Allerdings nicht für lange. Die Charter des Schiffs ging zuende, stattdessen sollte unser Schiff dann „Emstal“ heissen. Nach einiger Suche nach Informationen usw., war für uns klar, dass dieses Schiff aus diversen Gründen für uns nicht in Frage kommt, worauf wir dann „Heinrich Ehler“ für eine Reise nach Rotterdam angeboten bekommen haben, welche von Rotterdam nach Finnland gehen sollte. Da kam natürlich richtig Freude auf, denn eine Reise auf diesem neuen Feederriesen wäre sicher etwas besonderes.
Leider gab es wieder Fahrplanverschiebungen, so dass es mit unserem Urlaub nicht passend war. Am Ende, 4 Tage vor dem geplanten Reisebeginn hiess es dann, „Lappland“ fährt und es würde wohl heissen Kiel, Bremerhaven, Hamburg, wieder via NOK nach Kaliningrad und Riga.

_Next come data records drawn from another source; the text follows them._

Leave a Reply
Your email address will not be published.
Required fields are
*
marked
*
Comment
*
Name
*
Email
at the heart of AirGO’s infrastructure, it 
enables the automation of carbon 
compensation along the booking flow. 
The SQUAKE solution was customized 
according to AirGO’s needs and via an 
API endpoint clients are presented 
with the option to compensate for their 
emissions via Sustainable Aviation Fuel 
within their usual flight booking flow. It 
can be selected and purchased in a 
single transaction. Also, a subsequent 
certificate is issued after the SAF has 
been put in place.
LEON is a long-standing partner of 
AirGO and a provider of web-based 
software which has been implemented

Schnell den Nachtzug gebucht so dass wir am Donnerstag den 20.5 an Bord gehen konnten. Den Nachmittag vertrieben wir uns noch in Kiel, wo wir unter anderem die Spezialitäten einer mobilen Fischräucherei genossen hatten und ansonsten gebummelt sind. Um ca. 18.00 nahmen wir uns ein Taxi zum Hafen und kamen nach einigem Durchfragen sowie einen Anruf an Bord dann auch an.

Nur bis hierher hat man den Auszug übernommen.